Да! Я тоже хотел бы обладать волшебной палочкой, дающей власть над смехом и слезами, что считается высшим достижением художественной литературы. Но чтобы стать великим магом, нужно отдаться во власть оккультных и безответственных сил — будь то вне или внутри собственной груди. Мы все слышали о простых людях, продававших свои души за любовь или власть какому-нибудь гротескному дьяволу. Даже самый заурядный ум способен без долгих раздумий понять, что подобная сделка — не что иное, как глупость. Я не претендую на особую мудрость из-за своей неприязни и недоверия к таким сделкам. Возможно, это моя морская выучка сказывается на естественной склонности крепко держаться за то единственное, что действительно принадлежит мне, но факт остается фактом: я испытываю настоящий ужас при мысли о том, чтобы хоть на одно волнующее мгновение утратить то полное самообладание, которое является первым условием хорошей службы. А свое понятие о хорошей службе я вынес из своей жизни — от ранних лет до поздних. Я, который никогда не искал в написанном слове ничего, кроме формы Прекрасного, — я перенес этот постулат своей веры с палуб кораблей в более ограниченное пространство своего письменного стола, и этим поступком, полагаю, навсегда стал несовершенным в глазах невыразимой компании чистых эстетов.
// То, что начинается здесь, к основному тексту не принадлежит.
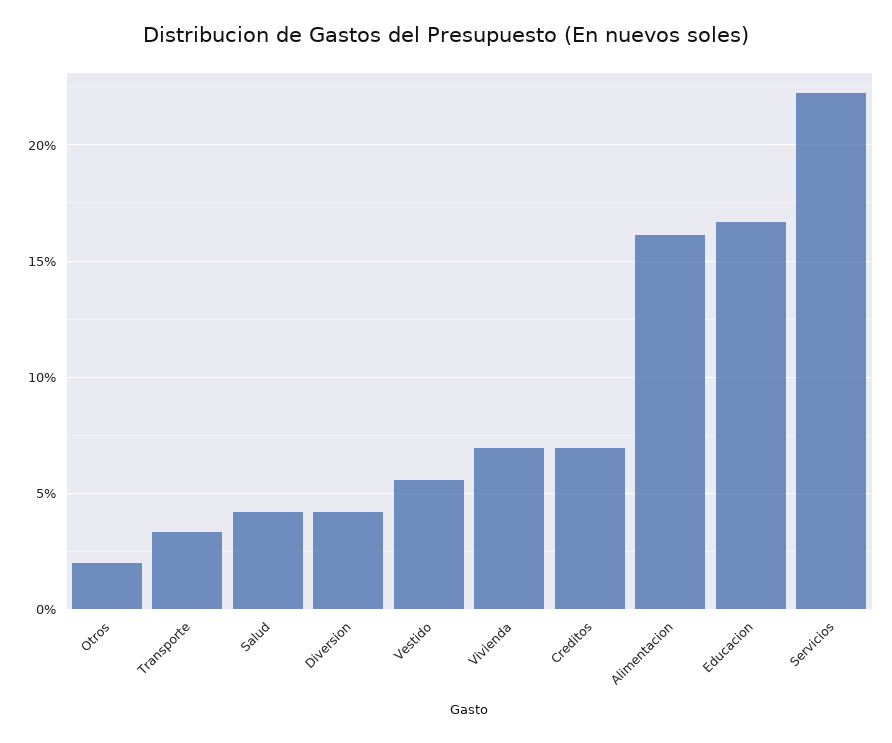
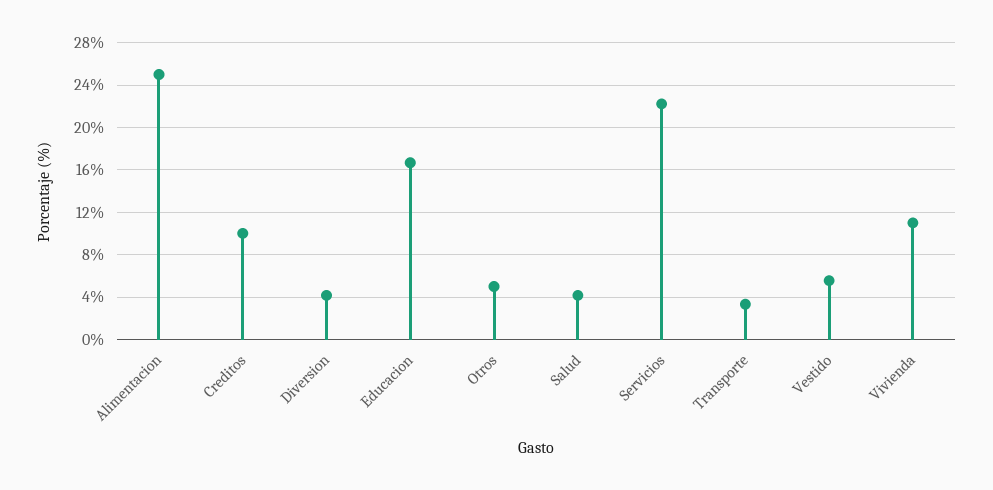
Otros: 2 -> 5
Vivienda: 7 -> 11
Creditos: 7 -> 10
Alimentacion: 16 -> 25

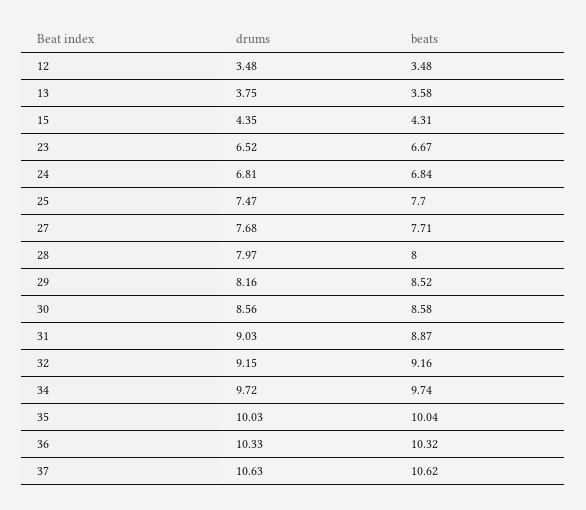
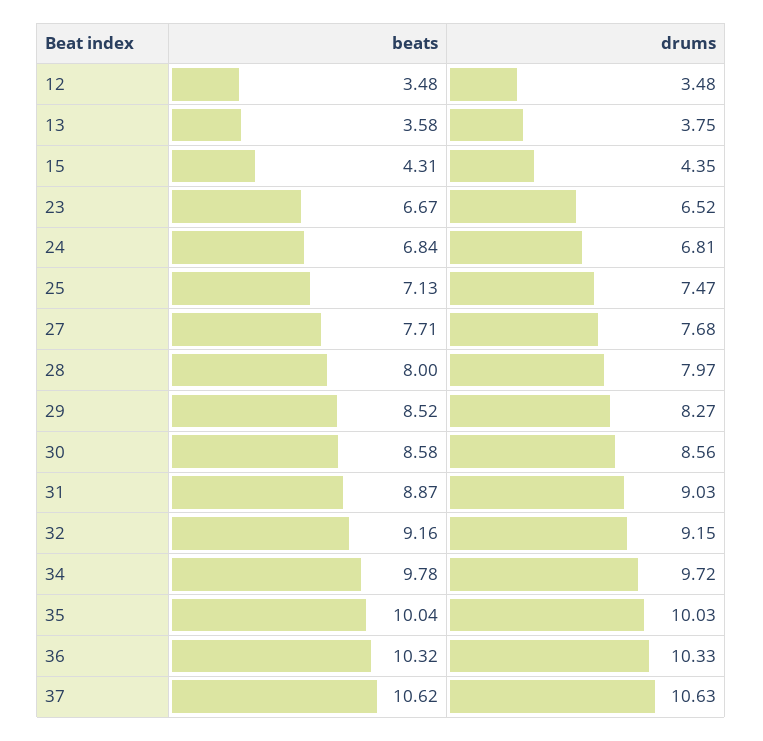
beats, 25: 7.7 -> 7.13
drums, 29: 8.16 -> 8.27
beats, 34: 9.74 -> 9.78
Как в политике, так и в литературной деятельности человек завоевывает друзей главным образом страстностью своих предрассудков и последовательной узостью взглядов. Но я никогда не был способен любить то, что не достойно любви, или ненавидеть то, что не достойно ненависти, лишь из уважения к какому-то общему принципу. Не знаю, есть ли хоть какая-то смелость в этом признании. Перешагнув середину жизненного пути, мы начинаем рассматривать опасности и радости со спокойным умом. Поэтому я со спокойной душой заявляю, что всегда подозревал в попытках пустить в ход крайние проявления эмоций унизительный налет неискренности. Чтобы глубоко тронуть других, мы должны сознательно позволить себе выйти за пределы нашей нормальной чувствительности — возможно, вполне невинно и по необходимости, подобно актеру, который повышает голос на сцене выше уровня естественного разговора, — но все же мы вынуждены это делать. И, конечно, это не великий грех. Но опасность заключается в том, что писатель становится жертвой собственного преувеличения, теряет точное представление об искренности и в конце концов начинает презирать саму истину как нечто слишком холодное, слишком тупое для его целей — как, по сути, недостаточно хорошее для его настойчивых эмоций. От смеха и слез легко скатиться к хныканью и хихиканью.
Это может показаться эгоистичными соображениями, но с точки зрения здравой морали нельзя осуждать человека за заботу о собственной целостности. Это его прямой долг. И уж тем более нельзя осуждать художника, преследующего, пусть даже смиренно и несовершенно, творческую цель. В том внутреннем мире, где его мысли и эмоции ищут опыта воображаемых приключений, нет полицейских, нет закона, нет давления обстоятельств или страха перед общественным мнением, которые удерживали бы его в рамках. Кто же тогда скажет «нет» его искушениям, если не его совесть?